*PASSAGE SHOWN:*
====================

= Drug courts in the United States =

Specialized court docket programs

In the United States, drug courts are specialized court docket programs that aim to help participants recover from substance use disorder to reduce future criminal activity. Drug courts are used as an alternative to incarceration and aim to reduce the costs of repeatedly processing low‐level, non‐violent offenders through courts, jails, and prisons. Drug courts are usually managed by a nonadversarial and multidisciplinary team including judges, prosecutors, defense attorneys, community corrections, social workers and treatment service professionals. Drug court participants include criminal defendants and offenders, juvenile offenders, and parents with pending child welfare cases.

== History ==
The first drug court, in Miami-Dade County, was designed by Chief Judge Gerald Wetherington, Judge Herbert Klein, then State Attorney Janet Reno, and public defender Bennett Brummer for nonviolent offenders to receive treatment. This model of court system quickly became a popular method for dealing with an ever-increasing number of drug offenders. Between 1984 and 1999, the number of defendants charged with a drug offense in the federal courts increased 3% annually, from 11,854 to 29,306. By 1999, there were 472 drug courts in the United States. By 2005, that number had increased to 1262, with another 575 drug courts in the planning stages.

====================

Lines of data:

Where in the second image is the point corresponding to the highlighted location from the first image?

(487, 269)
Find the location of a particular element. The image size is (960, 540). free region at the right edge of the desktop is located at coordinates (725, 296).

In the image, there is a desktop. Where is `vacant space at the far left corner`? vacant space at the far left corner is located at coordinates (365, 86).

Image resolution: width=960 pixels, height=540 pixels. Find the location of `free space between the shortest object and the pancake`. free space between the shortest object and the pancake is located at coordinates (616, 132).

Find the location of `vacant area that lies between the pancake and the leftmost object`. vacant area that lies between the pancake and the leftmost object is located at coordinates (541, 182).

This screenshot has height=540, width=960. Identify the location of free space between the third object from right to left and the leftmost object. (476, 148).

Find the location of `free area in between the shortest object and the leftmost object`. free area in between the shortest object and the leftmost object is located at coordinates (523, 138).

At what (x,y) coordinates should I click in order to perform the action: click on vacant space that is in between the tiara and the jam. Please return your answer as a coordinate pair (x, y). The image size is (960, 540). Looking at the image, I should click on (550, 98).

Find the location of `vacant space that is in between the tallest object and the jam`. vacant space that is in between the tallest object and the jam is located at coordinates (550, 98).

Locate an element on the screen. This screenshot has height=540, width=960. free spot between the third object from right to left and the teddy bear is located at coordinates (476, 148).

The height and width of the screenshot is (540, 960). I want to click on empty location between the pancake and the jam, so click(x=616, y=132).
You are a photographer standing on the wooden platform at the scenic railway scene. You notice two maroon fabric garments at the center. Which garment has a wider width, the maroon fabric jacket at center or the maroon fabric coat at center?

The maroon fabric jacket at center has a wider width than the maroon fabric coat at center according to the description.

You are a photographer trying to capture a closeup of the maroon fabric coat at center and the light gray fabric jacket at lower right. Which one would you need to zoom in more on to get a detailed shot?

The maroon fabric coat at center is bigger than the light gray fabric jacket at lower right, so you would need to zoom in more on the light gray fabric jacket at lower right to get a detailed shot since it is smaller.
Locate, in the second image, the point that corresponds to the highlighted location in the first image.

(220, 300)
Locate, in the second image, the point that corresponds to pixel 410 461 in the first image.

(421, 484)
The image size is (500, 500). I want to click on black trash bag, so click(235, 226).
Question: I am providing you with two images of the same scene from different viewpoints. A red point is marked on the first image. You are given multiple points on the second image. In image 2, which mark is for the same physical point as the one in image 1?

====================

*WRITTEN EXERCISE 1:*
Extract the words of the drug courts text between "In the United States, drug" and "child welfare cases.", inclusive.
*WRITTEN EXERCISE 2:*
In the entries between the lines holding "In the image, there" and "The maroon fabric jacket at center has", inclusive, swap "photographer" for "tourist". Return only those lines, otherwise unchanged.

*EXPECTED ANSWER 1:*
In the United States, drug courts are specialized court docket programs that aim to help participants recover from substance use disorder to reduce future criminal activity. Drug courts are used as an alternative to incarceration and aim to reduce the costs of repeatedly processing low‐level, non‐violent offenders through courts, jails, and prisons. Drug courts are usually managed by a nonadversarial and multidisciplinary team including judges, prosecutors, defense attorneys, community corrections, social workers and treatment service professionals. Drug court participants include criminal defendants and offenders, juvenile offenders, and parents with pending child welfare cases.

*EXPECTED ANSWER 2:*
In the image, there is a desktop. Where is `vacant space at the far left corner`? vacant space at the far left corner is located at coordinates (365, 86).

Image resolution: width=960 pixels, height=540 pixels. Find the location of `free space between the shortest object and the pancake`. free space between the shortest object and the pancake is located at coordinates (616, 132).

Find the location of `vacant area that lies between the pancake and the leftmost object`. vacant area that lies between the pancake and the leftmost object is located at coordinates (541, 182).

This screenshot has height=540, width=960. Identify the location of free space between the third object from right to left and the leftmost object. (476, 148).

Find the location of `free area in between the shortest object and the leftmost object`. free area in between the shortest object and the leftmost object is located at coordinates (523, 138).

At what (x,y) coordinates should I click in order to perform the action: click on vacant space that is in between the tiara and the jam. Please return your answer as a coordinate pair (x, y). The image size is (960, 540). Looking at the image, I should click on (550, 98).

Find the location of `vacant space that is in between the tallest object and the jam`. vacant space that is in between the tallest object and the jam is located at coordinates (550, 98).

Locate an element on the screen. This screenshot has height=540, width=960. free spot between the third object from right to left and the teddy bear is located at coordinates (476, 148).

The height and width of the screenshot is (540, 960). I want to click on empty location between the pancake and the jam, so click(x=616, y=132).
You are a tourist standing on the wooden platform at the scenic railway scene. You notice two maroon fabric garments at the center. Which garment has a wider width, the maroon fabric jacket at center or the maroon fabric coat at center?

The maroon fabric jacket at center has a wider width than the maroon fabric coat at center according to the description.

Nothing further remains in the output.